On July 20, 1969, Neil Armstrong spoke his historic words to a crowd of quite nearly everyone within view of a television. 50 years ago today, after a 4-day trip, Apollo 11 landed on the surface of the moon.
Humans have done some amazing things throughout history; far too many things to even try to list. But the one achievement that I think stands far above them all, was sending a manned rocket in the direction of our nearest satellite 240K miles away, depositing two of its passengers on the surface of that object and then bringing them all home. The accomplishment itself was not only impressive, but it also massively inspired pretty much the entire world.

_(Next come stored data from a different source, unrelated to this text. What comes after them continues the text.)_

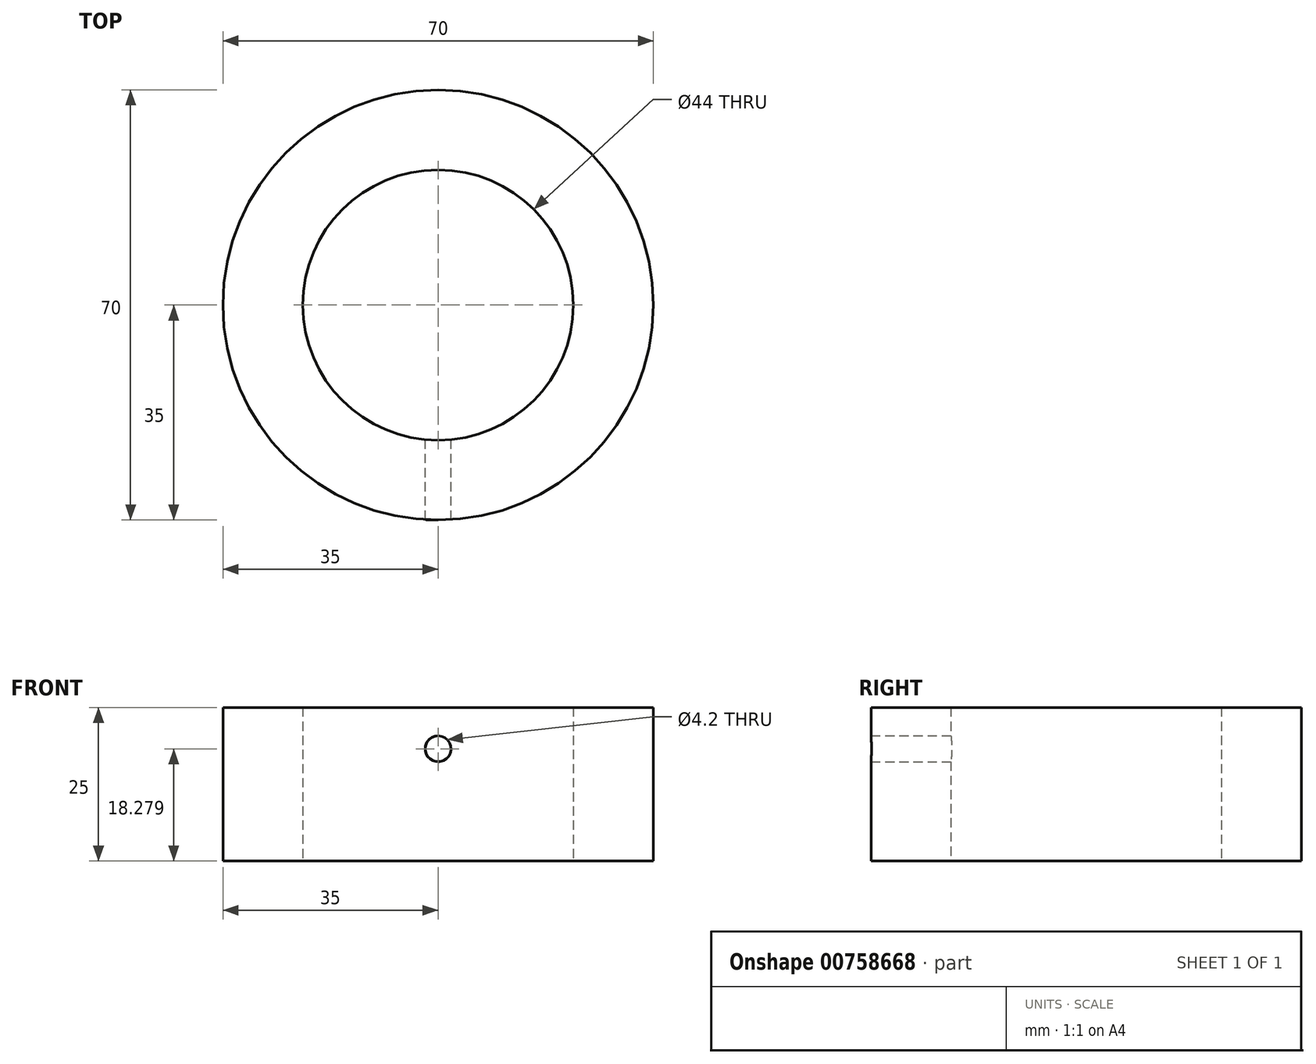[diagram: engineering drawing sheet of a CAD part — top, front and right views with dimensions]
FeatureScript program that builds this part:
annotation { "Feature Type Name" : "Feature", "Feature Type Description" : "" }
export const myFeature = defineFeature(function(context is Context, id is Id, definition is map)
    precondition{}
    {
        {
            var Q0;
            Q0=qCreatedBy(makeId("Top.planeOp"),FACE);
            var sketch = newSketch(context, id + "F0", { "sketchPlane" : qUnion([Q0])});
            skCircle(sketch, "E0", {"center": v(0, 0) * mm, "radius": 22 * mm});
            skCircle(sketch, "E1", {"center": v(0, 0) * mm, "radius": 35 * mm});
            skSolve(sketch);
        }
        {
            var Q0;
            Q0=makeQuery(id+"F0.imprint","IMPRINT",FACE,{"disambiguationData":[TD([[makeQuery(id+"F0.imprint","IMPRINT",EDGE,{"derivedFrom":sQuery(id+"F0.wireOp",EDGE,"E0")}),-1.0]])]});
            extrude(context, id + "F1", {"entities" : qUnion([Q0]), "depth" : 25 * mm, "offsetDistance" : 25 * mm});
        }
        {
            var Q0;
            Q0=qCreatedBy(makeId("Front.planeOp"),FACE);
            var sketch = newSketch(context, id + "F2", { "sketchPlane" : qUnion([Q0])});
            skPoint(sketch, "E2", {"position": v(0, 18.28) * mm});
            skSolve(sketch);
        }
        {
            var Q0;
            Q0=sQuery(id+"F2.wireOp",VERTEX,"E2");
            var Q1;
            Q1=makeQuery(id+"F1.opExtrude","SWEPT_BODY",BODY,{"disambiguationData":[OSD([sQuery(id+"F0.wireOp",EDGE,"E0"),sQuery(id+"F0.wireOp",EDGE,"E1")])]});
            hole(context, id + "F3", {"style" : HoleStyle.SIMPLE, "endStyle" : HoleEndStyle.THROUGH, "oppositeDirection" : true, "standardTappedOrClearance" : lookupTablePath({ "standard" : "ISO", "engagement" : "75%", "pitch" : "0.8 mm", "size" : "M5", "type" : "Tapped" }), "standardBlindInLast" : lookupTablePath({ "standard" : "ISO", "engagement" : "75%", "pitch" : "0.8 mm", "size" : "M5", "type" : "Tapped" }), "holeDiameter" : 4.2 * mm, "majorDiameter" : 5 * mm, "showTappedDepth" : true, "isTappedThrough" : true, "tappedDepth" : 12 * mm, "tapClearance" : 3, "locations" : qUnion([Q0]), "scope" : qUnion([Q1])});
        }
    });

Neil Armstrong, Buzz Aldrin and Mike Collins were incredibly brave to do something that we didn't even know could be done. They strapped into the 11th iteration of the Apollo launch, with some very hard lessons learned in the previous 10 launches. The three of them, and everyone else that worked on the Apollo program, are true heroes. They showed all of us that, if we put our minds to it, we can turn science fiction into science fact.
"We choose to go to the moon in this decade and do the other things, not because they are easy, but because they are hard." -JFK (Sept 12, 1962)
It took just under that decade, and Kennedy wasn't there to see it come to pass, but we did it! It truly was a giant leap for all of mankind. And it was all done with less computing power than a RaspberryPi has.